Où l'on voit les conservateurs iraniens se mobiliser pour la pérennité de la théocratie.

Après la France, l’Iran. Le 19 mai, dans dix jours, les Iraniens sont appelés aux urnes pour un scrutin présidentiel dont l’importance est aussi grande pour la République islamique que pour le Proche-Orient et le monde.
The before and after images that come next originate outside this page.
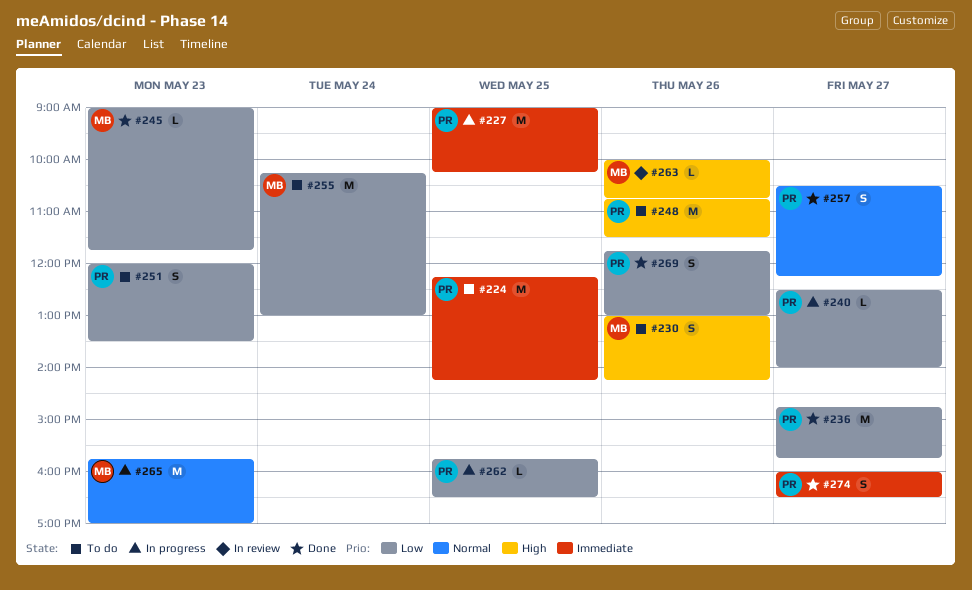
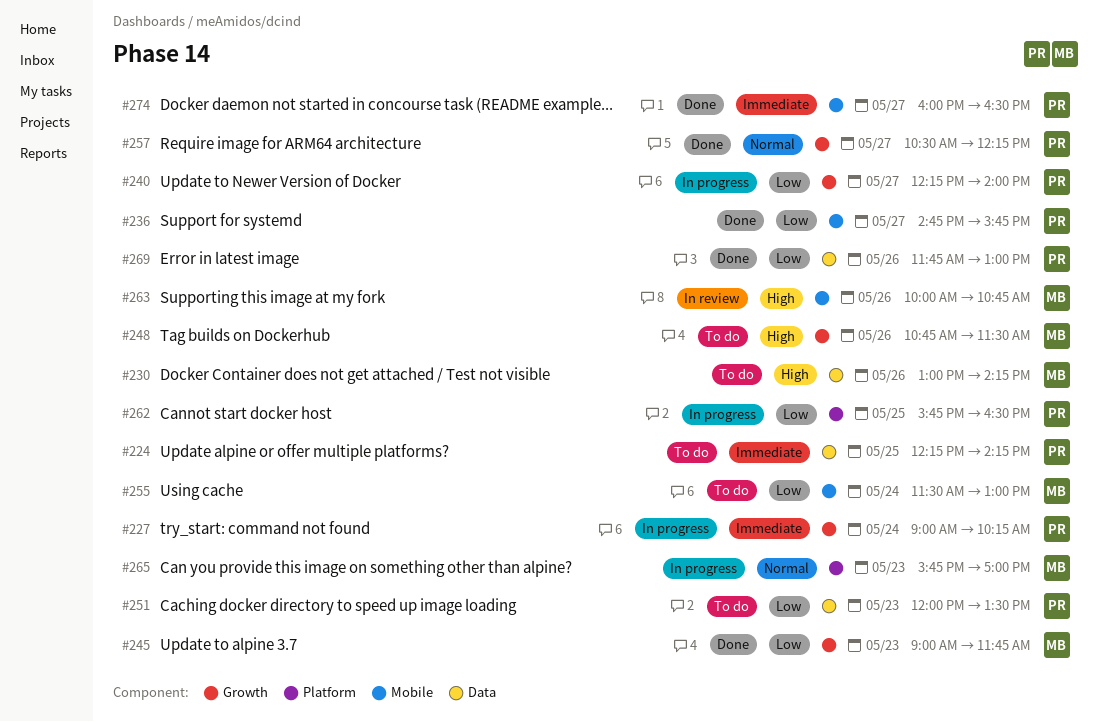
#227, day: May 25 -> May 24
#240, begins: 12:30 -> 12:15
#248, owner: PR -> MB
#255, begins: 10:15 -> 11:30

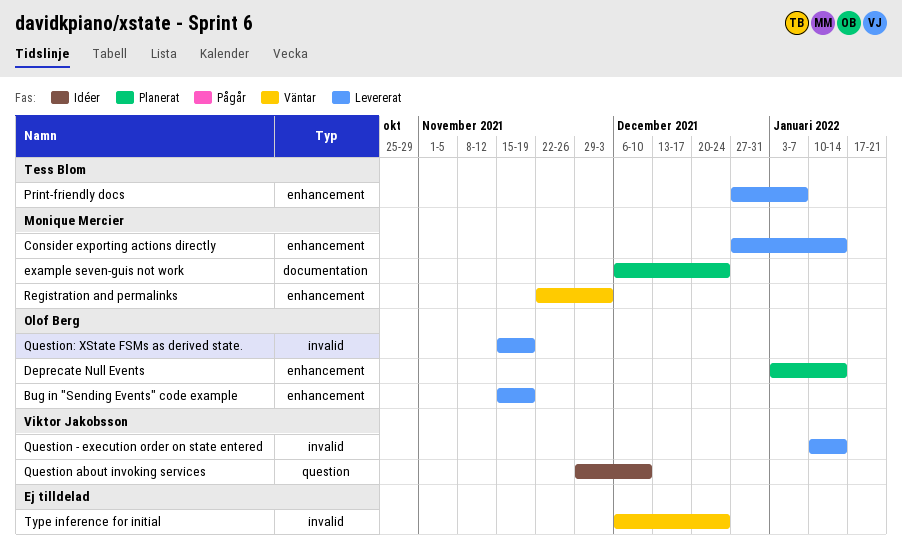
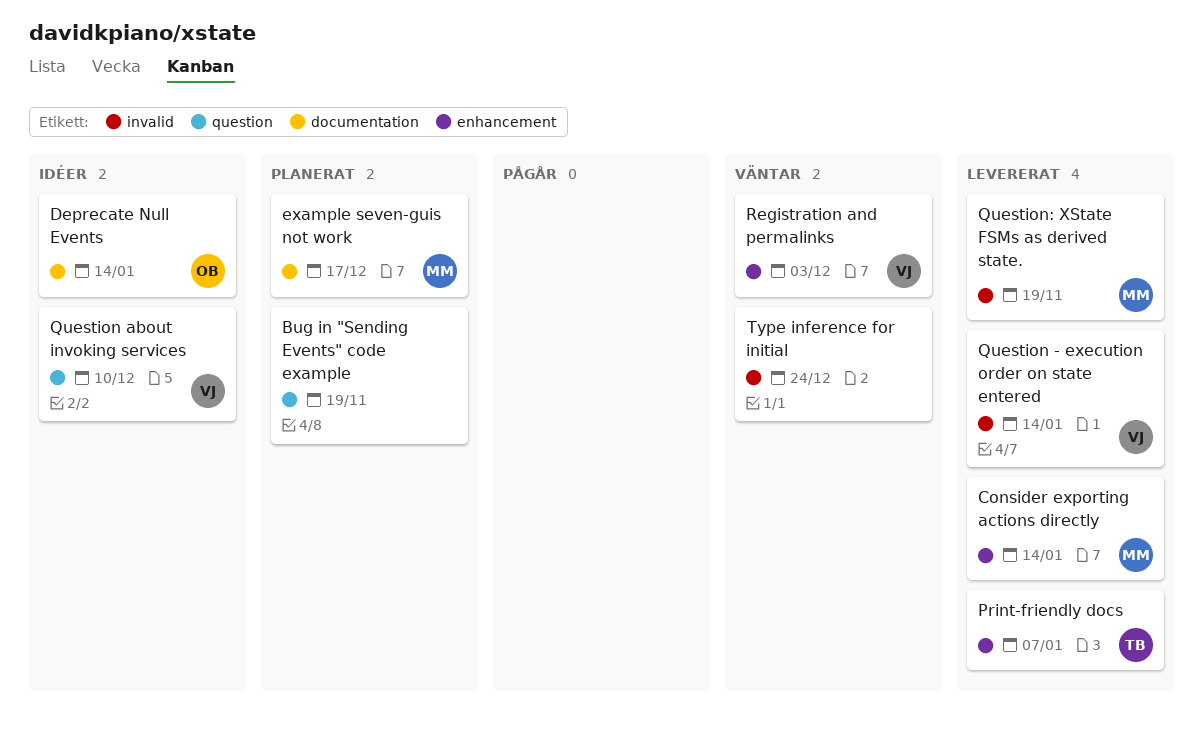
Bug in "Sending Events" code example, status: Levererat -> Planerat
Bug in "Sending Events" code example, owner: Olof Berg -> none
Bug in "Sending Events" code example, label: enhancement -> question
Deprecate Null Events, status: Planerat -> Idéer
Deprecate Null Events, label: enhancement -> documentation
example seven-guis not work, due: Dec 24 -> Dec 17
Question: XState FSMs as derived state., owner: Olof Berg -> Monique Mercier
Registration and permalinks, owner: Monique Mercier -> Viktor Jakobsson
Tout devrait faire du président sortant, Hassan Rohani, le favori de cette élection.

Triomphalement élu en 2013 après avoir promis aux électeurs de conclure un compromis avec les grandes puissances sur le programme nucléaire iranien et d’obtenir ainsi la levée des sanctions économiques frappant son pays, ce pragmatique a tenu sa promesse.

Ce compromis a été signé. L’essentiel des sanctions a été levé. C’est mission accomplie mais, depuis l’ouverture de la campagne il y aura bientôt trois semaines, Hassan Rohani se heurte à un violent tir de barrage des courants les plus conservateurs du régime.

Contre lui, tout est bon. Il aurait fragilisé la sécurité nationale en faisant trop de concessions aux grandes puissances. Il n’aurait pas redressé l’économie puisqu’il n’aurait pas assez crée d’emplois et que le chômage demeure élevé. La presse le martèle. Ses concurrents conservateurs l’affirment dans les débats télévisés et, bien plus inquiétant pour lui, le Guide suprême, Ali Khamenei, ne manque plus une occasion de le critiquer, sur absolument tout.

Or le Guide est le chef d’un appareil clérical dont les institutions ont la préséance sur les institutions républicaines élues, présidence et Parlement. Il contrôle les forces armées, la police, la Justice, les media et les Gardiens de la révolution, l’armée du régime, un Etat dans l’Etat. Contre le Guide, on ne peut rien et, sans lui, on ne peut pas grand-chose et notamment pas être sûr que ce scrutin ne sera pas truqué comme il est arrivé qu’il le soit, au prix, il est vrai, de grands troubles politiques.

Cette mobilisation des conservateurs et du Guide tient, avant tout à un secret de polichinelle.

Le Guide est assez sérieusement malade. La question de son remplacement pourrait se poser pendant les quatre années du prochain mandat présidentiel et la Constitution confère au président de la République un rôle central dans le processus de succession qu’il est chargé d’ouvrir. Les conservateurs et le Guide ne veulent donc pas qu’Hassan Rohani soit aux commandes de l’Etat dans un moment aussi décisif.

Il faut l’écarter et cela d’autant plus que, si les électeurs lui accordaient un second mandat, il continuerait d’ouvrir l’Iran aux investisseurs étrangers et de réintégrer son économie à l’économie mondiale, de lier l’Iran au reste du monde et finirait ainsi par marginaliser les conservateurs. C’est l’orthodoxie de ce régime, voire sa pérennité, que les conservateurs défendent en s’attaquant au président sortant dont l’élimination marquerait aussi un regain de tensions dans la région et une accentuation du rapprochement entre l’Iran et la Russie.

C’est une immense bataille, si violente qu’Hassan Rohani en est venu, hier, à accuser les conservateurs d’avoir « pratique exécutions et emprisonnement durant 38 ans », autrement dit durant toutes les années d’existence de la théocratie.